• Work to complete: When you restate the records, do so word for word and omit any picture they contain.

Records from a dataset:
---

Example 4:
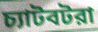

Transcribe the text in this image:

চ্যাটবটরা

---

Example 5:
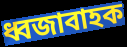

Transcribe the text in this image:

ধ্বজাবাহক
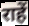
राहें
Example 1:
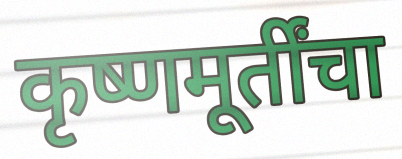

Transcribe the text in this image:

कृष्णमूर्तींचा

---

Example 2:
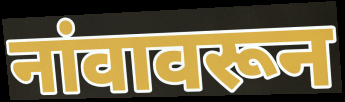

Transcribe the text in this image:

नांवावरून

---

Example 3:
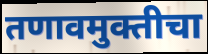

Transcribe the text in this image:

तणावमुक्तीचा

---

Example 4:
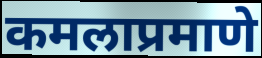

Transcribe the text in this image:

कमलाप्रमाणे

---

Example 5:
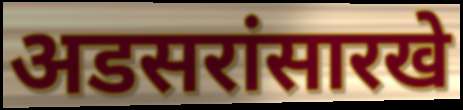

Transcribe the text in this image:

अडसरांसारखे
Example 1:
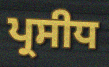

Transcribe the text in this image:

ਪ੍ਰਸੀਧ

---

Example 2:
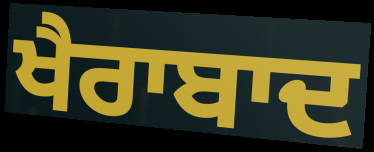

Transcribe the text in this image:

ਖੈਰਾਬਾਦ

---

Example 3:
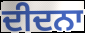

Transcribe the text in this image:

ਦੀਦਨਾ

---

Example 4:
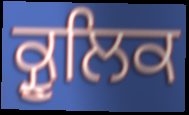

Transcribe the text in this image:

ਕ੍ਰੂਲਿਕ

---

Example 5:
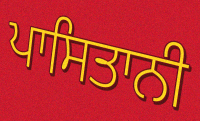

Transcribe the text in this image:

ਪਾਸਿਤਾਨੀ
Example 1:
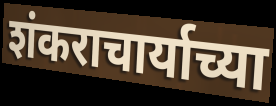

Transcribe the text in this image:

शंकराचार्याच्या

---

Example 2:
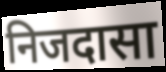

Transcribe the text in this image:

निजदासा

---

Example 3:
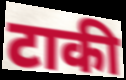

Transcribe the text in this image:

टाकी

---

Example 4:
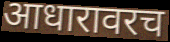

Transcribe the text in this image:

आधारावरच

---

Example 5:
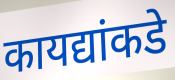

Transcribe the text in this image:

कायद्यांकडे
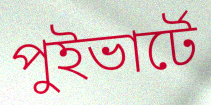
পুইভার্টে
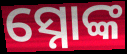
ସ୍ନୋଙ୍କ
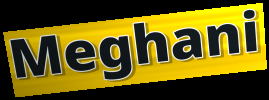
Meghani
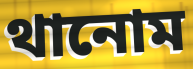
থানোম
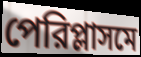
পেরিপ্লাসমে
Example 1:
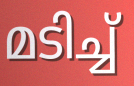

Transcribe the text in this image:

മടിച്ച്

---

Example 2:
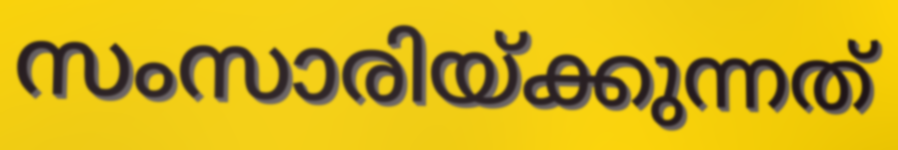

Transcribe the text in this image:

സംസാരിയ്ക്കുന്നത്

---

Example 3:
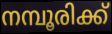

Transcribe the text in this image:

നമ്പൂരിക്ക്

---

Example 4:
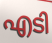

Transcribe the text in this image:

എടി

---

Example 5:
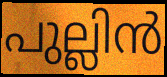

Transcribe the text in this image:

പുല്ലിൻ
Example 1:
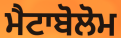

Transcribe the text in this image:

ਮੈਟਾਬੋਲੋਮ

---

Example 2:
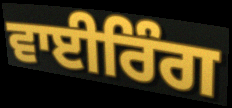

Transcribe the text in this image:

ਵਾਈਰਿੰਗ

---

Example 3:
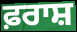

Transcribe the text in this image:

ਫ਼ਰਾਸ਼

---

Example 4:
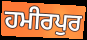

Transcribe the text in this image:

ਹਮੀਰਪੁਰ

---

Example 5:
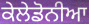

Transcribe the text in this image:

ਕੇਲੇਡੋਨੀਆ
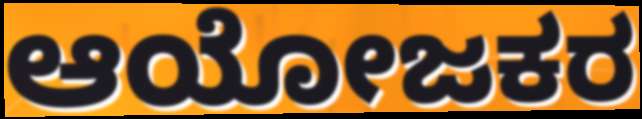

• Solution below:
---

Example 4:

Transcribe the text in this image:

চ্যাটবটরা

---

Example 5:

Transcribe the text in this image:

ধ্বজাবাহক
राहें
Example 1:

Transcribe the text in this image:

कृष्णमूर्तींचा

---

Example 2:

Transcribe the text in this image:

नांवावरून

---

Example 3:

Transcribe the text in this image:

तणावमुक्तीचा

---

Example 4:

Transcribe the text in this image:

कमलाप्रमाणे

---

Example 5:

Transcribe the text in this image:

अडसरांसारखे
Example 1:

Transcribe the text in this image:

ਪ੍ਰਸੀਧ

---

Example 2:

Transcribe the text in this image:

ਖੈਰਾਬਾਦ

---

Example 3:

Transcribe the text in this image:

ਦੀਦਨਾ

---

Example 4:

Transcribe the text in this image:

ਕ੍ਰੂਲਿਕ

---

Example 5:

Transcribe the text in this image:

ਪਾਸਿਤਾਨੀ
Example 1:

Transcribe the text in this image:

शंकराचार्याच्या

---

Example 2:

Transcribe the text in this image:

निजदासा

---

Example 3:

Transcribe the text in this image:

टाकी

---

Example 4:

Transcribe the text in this image:

आधारावरच

---

Example 5:

Transcribe the text in this image:

कायद्यांकडे
পুইভার্টে
ସ୍ନୋଙ୍କ
Meghani
থানোম
পেরিপ্লাসমে
Example 1:

Transcribe the text in this image:

മടിച്ച്

---

Example 2:

Transcribe the text in this image:

സംസാരിയ്ക്കുന്നത്

---

Example 3:

Transcribe the text in this image:

നമ്പൂരിക്ക്

---

Example 4:

Transcribe the text in this image:

എടി

---

Example 5:

Transcribe the text in this image:

പുല്ലിൻ
Example 1:

Transcribe the text in this image:

ਮੈਟਾਬੋਲੋਮ

---

Example 2:

Transcribe the text in this image:

ਵਾਈਰਿੰਗ

---

Example 3:

Transcribe the text in this image:

ਫ਼ਰਾਸ਼

---

Example 4:

Transcribe the text in this image:

ਹਮੀਰਪੁਰ

---

Example 5:

Transcribe the text in this image:

ਕੇਲੇਡੋਨੀਆ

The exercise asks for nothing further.